The computer’s great, but it can’t rescue a basically flawed drawing, so as long as I get that right the rest is easy. Sometimes, I’ll just scan in a rough pencil sketch and quickly color it, but otherwise the process is pretty much the same. A pencil, pen and brush are my main tools. Once a drawing is digitized on the computer, a graphics tablet and Photoshop are my primary tools, but I’ll occasionally use other programs like Painter and Illustrator as well.

MGS Operative: What was the most challenging artistic element of the game to design? What went through the most visual changes?

Wil Overton: Character-wise, Jo went through the most changes at both the concept and modeling stage. Concept artists and character designers often go on about how important a character’s ‘silhouette’ is but if you take a standard proportioned normal person who isn’t wearing some ludicrous sized combat armor, creating something that is immediately recognizable with just their silhouette can be tricky. In the end I think it’s the tiny things like the flick of the hair at the sides that give it away but I never thought at one point I’d be sitting in front of a drawing pad surrounded by loads of women’s hairstyle magazines! Of course, she also had to be recognizable in a number of different costumes which made her head just about the only thing we could work with. Who’d have thought that would be most challenging artistic element in the game?!

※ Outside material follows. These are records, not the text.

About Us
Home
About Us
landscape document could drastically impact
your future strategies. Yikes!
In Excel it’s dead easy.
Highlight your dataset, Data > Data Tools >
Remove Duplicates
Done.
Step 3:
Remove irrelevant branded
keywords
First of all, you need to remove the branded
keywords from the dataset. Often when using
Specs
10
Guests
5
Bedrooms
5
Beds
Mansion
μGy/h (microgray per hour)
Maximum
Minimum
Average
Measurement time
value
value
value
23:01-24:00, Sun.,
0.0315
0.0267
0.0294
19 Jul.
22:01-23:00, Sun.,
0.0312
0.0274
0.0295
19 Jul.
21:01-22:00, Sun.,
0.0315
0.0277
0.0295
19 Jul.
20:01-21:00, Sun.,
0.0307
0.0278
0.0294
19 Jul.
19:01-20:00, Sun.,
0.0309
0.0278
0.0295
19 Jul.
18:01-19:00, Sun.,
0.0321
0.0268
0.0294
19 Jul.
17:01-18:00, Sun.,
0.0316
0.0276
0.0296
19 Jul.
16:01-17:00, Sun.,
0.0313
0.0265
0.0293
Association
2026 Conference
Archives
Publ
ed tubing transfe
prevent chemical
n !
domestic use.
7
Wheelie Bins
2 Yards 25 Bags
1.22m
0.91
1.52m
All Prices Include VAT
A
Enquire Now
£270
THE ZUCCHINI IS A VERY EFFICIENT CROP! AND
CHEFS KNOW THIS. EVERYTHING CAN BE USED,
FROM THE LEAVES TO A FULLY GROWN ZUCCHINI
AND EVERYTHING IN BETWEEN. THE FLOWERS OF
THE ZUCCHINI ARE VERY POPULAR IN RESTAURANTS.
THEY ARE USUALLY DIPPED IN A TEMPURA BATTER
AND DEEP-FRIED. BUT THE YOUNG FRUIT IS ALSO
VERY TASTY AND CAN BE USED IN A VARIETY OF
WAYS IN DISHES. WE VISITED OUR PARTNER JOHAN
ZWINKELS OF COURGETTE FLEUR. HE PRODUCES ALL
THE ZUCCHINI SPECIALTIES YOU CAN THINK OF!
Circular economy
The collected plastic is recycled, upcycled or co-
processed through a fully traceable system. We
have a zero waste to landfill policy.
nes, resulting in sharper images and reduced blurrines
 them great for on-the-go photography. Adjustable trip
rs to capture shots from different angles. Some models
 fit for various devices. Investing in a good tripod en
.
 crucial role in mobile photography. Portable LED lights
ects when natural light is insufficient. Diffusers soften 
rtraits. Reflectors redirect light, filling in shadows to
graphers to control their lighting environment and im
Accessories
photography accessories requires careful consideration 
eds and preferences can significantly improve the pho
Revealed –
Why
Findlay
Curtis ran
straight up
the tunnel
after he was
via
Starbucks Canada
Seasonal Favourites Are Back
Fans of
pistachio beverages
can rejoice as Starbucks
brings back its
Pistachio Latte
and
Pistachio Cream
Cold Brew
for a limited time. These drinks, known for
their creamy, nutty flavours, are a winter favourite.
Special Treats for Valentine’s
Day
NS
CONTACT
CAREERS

MGS Operative: What element of the final art used in the game makes you feel the most proud?

Wil Overton: There is no one element. It’s a combination of everybody’s work in every department. Moving across different consoles and adapting to changing technology has sometimes been difficult, but the whole team’s worked incredibly hard and I think, art-wise, we’ve managed to cram in a massive amount of variety at a very high level for a launch title (which is always a tough gig). Of course, everyone’s now looking back and saying ‘ooh, we could have done this and this’ but that’s always going to be the case, and I think everyone can be rightly proud at what they’ve managed to achieve.

MGS Operative: What is the best thing about what you do?

Wil Overton: Do you really need to ask that? I get to draw super sexy spy girls for a living!